Things like the number and type of processors, the amount of memory, the quality of the network, and the connection to the Internet can all be important. You'll want to talk to the people responsible for hosting and managing your web server to make sure the resources are appropriate to serve pages quickly and minimize any downtime. The physical location of your Web server can also affect your search engine visibility. As visitors interact with your website, search engines will often collect data around how fast all the elements of your pages are loading for them. If a visitor is in one country and your web server is located on the other side of the world, the page may be loading very slowly, which is a concern for search engines.

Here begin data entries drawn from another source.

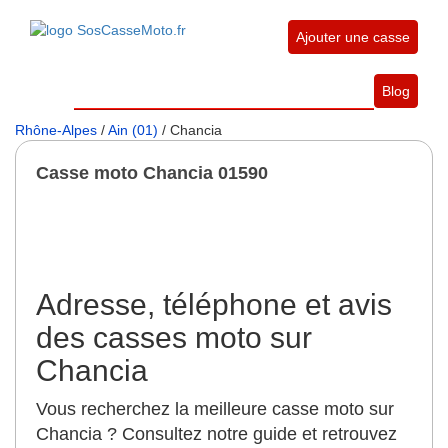
Ajouter une casse
Blog
Rhône-Alpes
/
Ain (01)
/ Chancia
Casse moto Chancia 01590
Adresse, téléphone et avis
des casses moto sur
Chancia
Vous recherchez la meilleure casse moto sur
Chancia ? Consultez notre guide et retrouvez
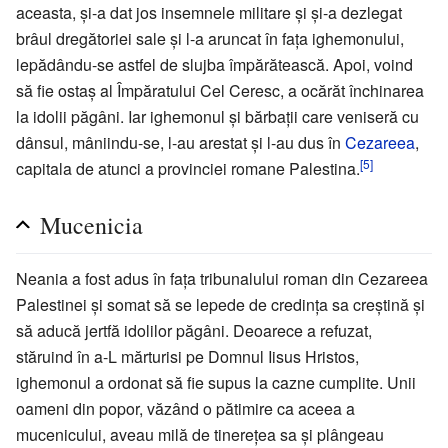
aceasta, și-a dat jos insemnele militare și și-a dezlegat
brâul dregătoriei sale și l-a aruncat în fața ighemonului,
lepădându-se astfel de slujba împărătească. Apoi, voind
să fie ostaș al Împăratului Cel Ceresc, a ocărăt închinarea
la idolii păgâni. Iar ighemonul și bărbații care veniseră cu
dânsul, mâniindu-se, l-au arestat și l-au dus în
Cezareea
,
[5]
capitala de atunci a provinciei romane Palestina.
Mucenicia
Neania a fost adus în fața tribunalului roman din Cezareea
Palestinei și somat să se lepede de credința sa creștină și
să aducă jertfă idolilor păgâni. Deoarece a refuzat,
stăruind în a-L mărturisi pe Domnul Iisus Hristos,
ighemonul a ordonat să fie supus la cazne cumplite. Unii
oameni din popor, văzând o pătimire ca aceea a
mucenicului, aveau milă de tinerețea sa și plângeau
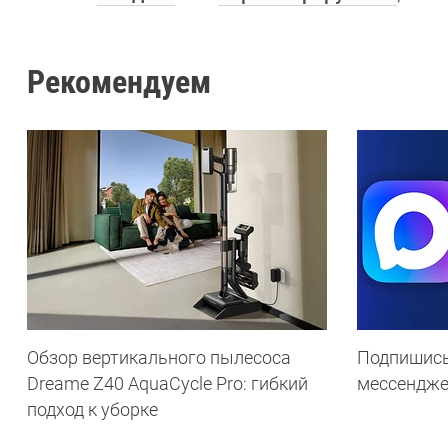
Рекомендуем
Обзор вертикального пылесоса
Подпишись
Dreame Z40 AquaCycle Pro: гибкий
мессендж
подход к уборке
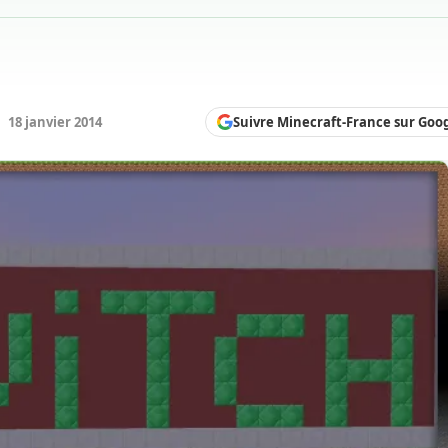
Suivre Minecraft-France sur Goo
:
18 janvier 2014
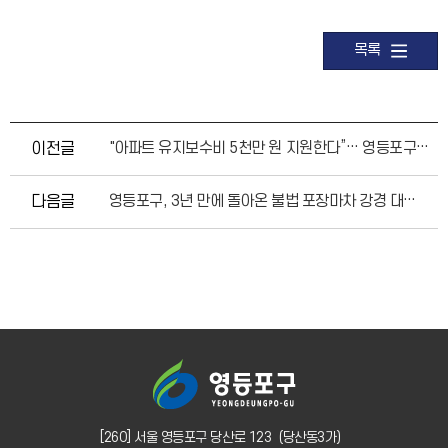
목록
이전글
"아파트 유지보수비 5천만 원 지원한다”… 영등포구, ‘2026년 공동주택관리 지원사업’ 추진
다음글
영등포구, 3년 만에 돌아온 불법 포장마차 강경 대응으로 ‘철퇴’
[260] 서울 영등포구 당산로 123（당산동3가）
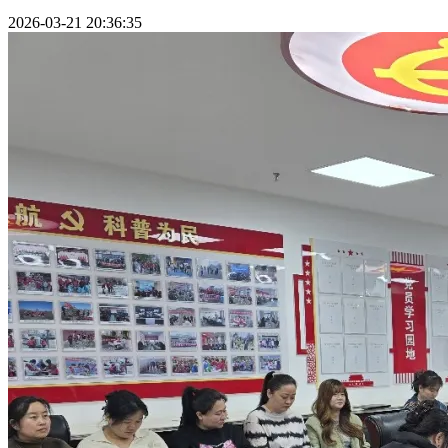
2026-03-21 20:36:35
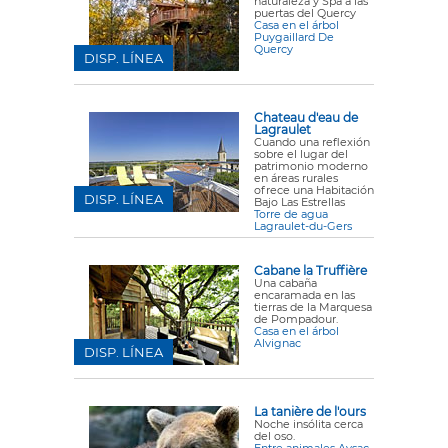
naturaleza y Spa a las
puertas del Quercy
Casa en el árbol
Puygaillard De
Quercy
DISP. LÍNEA
Chateau d'eau de
Lagraulet
Cuando una reflexión
sobre el lugar del
patrimonio moderno
en áreas rurales
ofrece una Habitación
DISP. LÍNEA
Bajo Las Estrellas
Torre de agua
Lagraulet-du-Gers
Cabane la Truffière
Una cabaña
encaramada en las
tierras de la Marquesa
de Pompadour.
Casa en el árbol
Alvignac
DISP. LÍNEA
La tanière de l'ours
Noche insólita cerca
del oso.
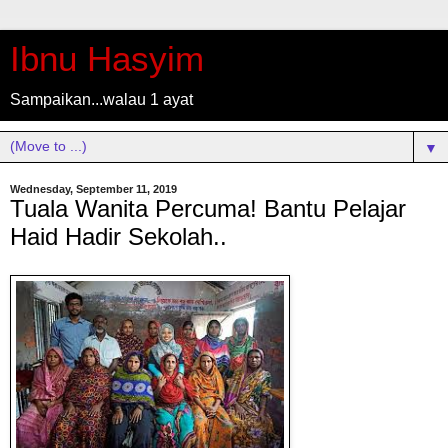
Ibnu Hasyim
Sampaikan...walau 1 ayat
▼
Wednesday, September 11, 2019
Tuala Wanita Percuma! Bantu Pelajar
Haid Hadir Sekolah..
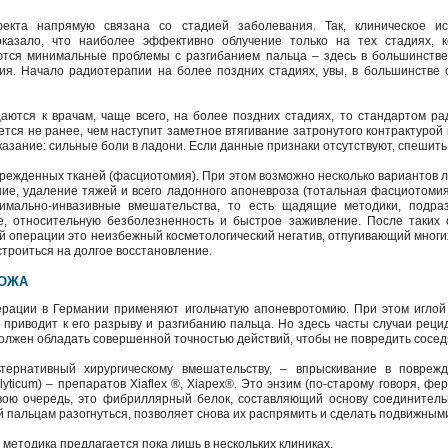
екта напрямую связана со стадией заболевания. Так, клиническое ис
оказало, что наиболее эффективно облучение только на тех стадиях, 
тся минимальные проблемы с разгибанием пальца – здесь в большинстве 
ия. Начало радиотерапии на более поздних стадиях, увы, в большинстве
аются к врачам, чаще всего, на более поздних стадиях, то стандартом ра
тся не ранее, чем наступит заметное втягивание затронутого контрактурой 
казание: сильные боли в ладони. Если данные признаки отсутствуют, спешить
режденных тканей (фасциотомия). При этом возможно несколько вариантов л
ие, удаление тяжей и всего ладонного апоневроза (тотальная фасциотомия)
имально-инвазивные вмешательства, то есть щадящие методики, подра
е, относительную безболезненность и быстрое заживление. После таких 
ой операции это неизбежный косметологический негатив, отпугивающий мног
троиться на долгое восстановление.
НОЖА
ерации в Германии применяют игольчатую апоневротомию. При этом иглой
о приводит к его разрыву и разгибанию пальца. Но здесь часты случаи рецид
лжен обладать совершенной точностью действий, чтобы не повредить сосед
тернативный хирургическому вмешательству, – впрыскивание в повреж
tolyticum) – препаратов Xiaflex ®, Xiapex®. Это энзим (по-старому говоря, ф
 свою очередь, это фибриллярный белок, составляющий основу соединител
 пальцам разогнуться, позволяет снова их распрямить и сделать подвижным
методика предлагается пока лишь в нескольких клиниках.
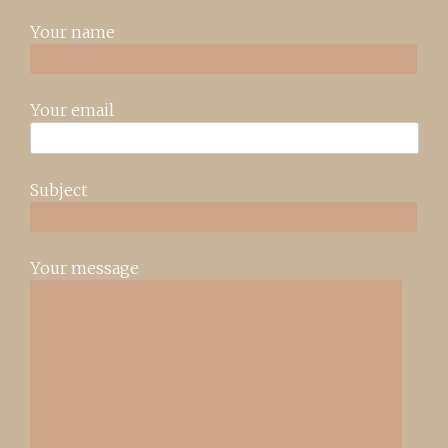
Your name
Your email
Subject
Your message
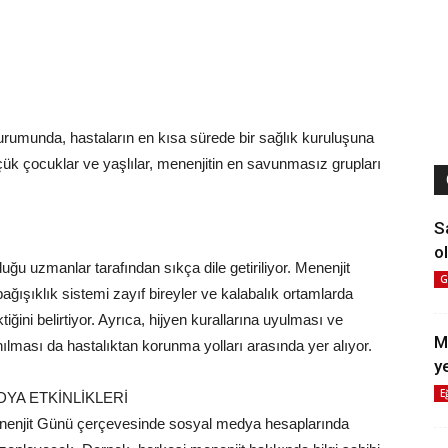
rumunda, hastaların en kısa sürede bir sağlık kuruluşuna
çük çocuklar ve yaşlılar, menenjitin en savunmasız grupları
S
ol
uğu uzmanlar tarafından sıkça dile getiriliyor. Menenjit
G
 bağışıklık sistemi zayıf bireyler ve kalabalık ortamlarda
iğini belirtiyor. Ayrıca, hijyen kurallarına uyulması ve
M
ması da hastalıktan korunma yolları arasında yer alıyor.
y
E
DYA ETKİNLİKLERİ
enenjit Günü çerçevesinde sosyal medya hesaplarında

This might seem crazy, but it actually happens quite often. Hosting your site halfway across the world might offer financial benefits, but it also might hurt your ability to quickly serve pages. Generally, you'll want to make sure that your Web server is geographically located where most of your potential website visitors will come from. If you expect your visitors to be coming from all over the world, you may want to consider a web hosting solution that can help distribute requests for your pages across a global network of computers. And even if you're serving up pages locally, you may want to consider speeding things up by using content delivery networks, or CDNs, to help serve big files, like images and videos, from these servers located all over the world.
Another thing that will help your pages load quickly is caching. Your website may be configured to pull content and other information from a database on your web server every time a user requests one of your pages. Content management systems like WordPress, Drupal, Joomla!, and more work this way, and virtually every product page you've ever seen on an ecommerce site is being constructed from calls to a database. One way to minimize the time-consuming database workload in these situations is to enable server-side caching.
This is where your web server interacts with your database only once in order to generate a given page. And then it saves a copy of that content on the server for a period of time. Once that copy has been made, each subsequent view of that page will load the content that's been saved on the server bypassing any redundant database work. Many content management and ecommerce systems have plug-ins or settings built in to help you accomplish this. Last, but not least, you'll want to make sure that your web server is consistently running and never experiencing any downtime.
If your server is constantly down, search engines will consider your site unreliable, and they won't want to suggest it to their users. Remember, search engines are emulating people, and they're trying to reward what we like and penalize what we don't. And one thing that people don't like is a slow loading page or a server down error message.